PROVIDED TEXT:
BEGIN

Talk of master planning efforts to connect downtown Kent with Kent State University drew more than 200 area business professionals to the Kent American Legion Hall on Mogadore Road for the twice-yearly Bowman Breakfast lecture series Thursday morning.

 

Speaker Alan Mountjoy is a partner at the Massachusetts-based urban design firm Chan Krieger Sieniewicz. Kent hired the firm in 2008 to assist in balancing the development projects proposed and under way in the downtown area.

 

To do so, Mountjoy spent the past eight months working with planners from KSU, the Portage Area Regional Transportation Authority, the city and private development firms on projects including the Kent Central Gateway multi-modal facility, a hotel and conference center, Fairmount Properties’ mixed-use development and a proposed 20,000-square-foot university welcome center just east of Haymaker Parkway.

 

“All these projects make a bit of a crazy quilt, if you will, of possibilities in between the town and the university,” Mountjoy said. “It was really our job to look at this and say, ‘how can we calibrate all these proposals.’”

 

Mountjoy designed a master plan for the Commonwealth Flats in South Boston for the Massachusetts Port Authority. The Boston project included two years of design review on developer proposals during the master plan build-out. Mountjoy currently lectures at the Harvard Office of Executive Education on urban design.

 

He addressed several topics in detail at the Bowman Breakfast. 

 

First, Mountjoy talked about linking paths along the Cuyahoga River, including the Portage Hike and Bike Trail, with Kent State University and its Esplanade through multiple routes. He also discussed the planned re-emergence of Erie Street — severed in the 1970s by Haymaker Parkway — as a retail-rich link between the city and university.

END

WORK REQUEST: Please carry on the article about the Kent and Kent State master planning talk, picking up right after its last sentence and writing a few more paragraphs in the same style.

RECORDED INFORMATION:
BEGIN

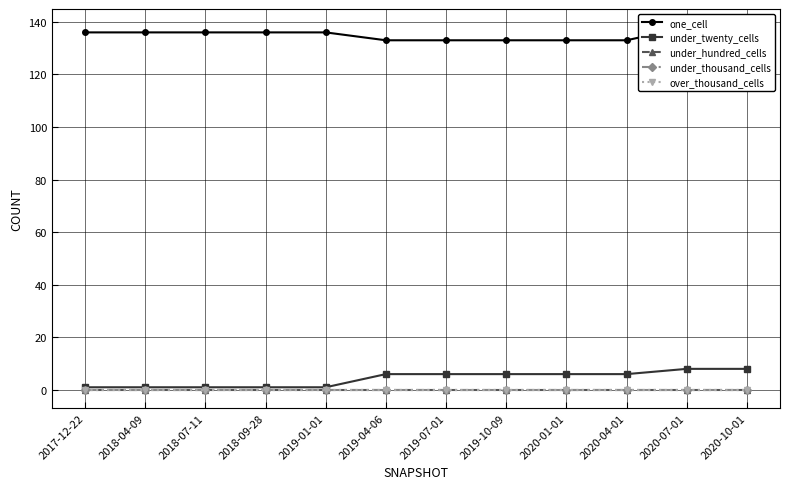

What is the spread (max minus min) of values at 2020-01-01?

133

END

TASK ANSWER:
 

Parking must be a common resource, Mountjoy said, and should include attractive pedestrian facilities combined with the multi-modal transit facility, which is planned to rise at the northeast corner of Erie Street and South DePeyster Street. 

 

Across from the transit center, a hotel and conference center would stand west of Haymaker Parkway opposite two university buildings, including  the 20,000-square-foot visitor center, and compliment the city and university gateway.

 

A key planning element would be to preserve the Campus Link neighborhood between Haymaker Parkway and South Lincoln Street, Mountjoy said.

 

“That could be a very attractive neighborhood if it’s treated correctly,” he said. “It’s important to stabilize it and ensure that it improves over time through selective in-fill and selective replacement of buildings, retention of buildings and fixing up of buildings.”

 

Mountjoy said the development frame work created will allow each individual project to proceed at its own pace as land, funding and other key elements come together.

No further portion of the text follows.